Oh ! qui pourrait aller vers la demeure chérie où j’habitais, et faire parvenir mes larmes à leur destinataire ? »

À ces vers admirablement rythmés, le Bédouin, qui adorait d’instinct la poésie, fut touché de pitié pour la belle malheureuse et il s approcha d’elle et lui essuya les larmes et lui donna à manger une galette d’orge et lui dit : « Une autre fois, il ne faut plus essayer de répondre quand je suis en colère, car mon caractère ne supporte pas cela. Et, comme tu me demandes ce que je peux faire de toi, voici ! Sache que je ne veux plus de toi ni comme concubine ni même comme esclave, mais je veux te vendre à quelque riche marchand qui te traitera avec douceur et te rendra la vie heureuse, comme je l’aurais, d’ailleurs, fait moi-même.
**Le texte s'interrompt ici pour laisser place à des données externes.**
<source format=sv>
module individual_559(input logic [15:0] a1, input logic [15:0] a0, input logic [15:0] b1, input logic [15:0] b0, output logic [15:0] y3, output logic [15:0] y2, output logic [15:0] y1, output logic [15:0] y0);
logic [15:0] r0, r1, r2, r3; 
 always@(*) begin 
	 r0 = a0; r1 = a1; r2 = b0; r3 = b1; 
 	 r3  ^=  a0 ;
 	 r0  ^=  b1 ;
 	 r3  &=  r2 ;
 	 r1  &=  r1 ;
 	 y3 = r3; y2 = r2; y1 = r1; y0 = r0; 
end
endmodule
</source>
Et je vais, dans ce but, te mener à Damas. » Et Nôzhatou répondit : « Que ta volonté soit faite ! » Et aussitôt on remonta à chameau et l’on repartit dans la direction de Damas ; et Nôzhatou toujours en croupe derrière le Bédouin. Et comme la faim la pressait, elle mangea un morceau de la galette d’orge donnée par son ravisseur.

— À ce moment de sa narration, Schahrazade vit apparaître le matin et se tut discrètement.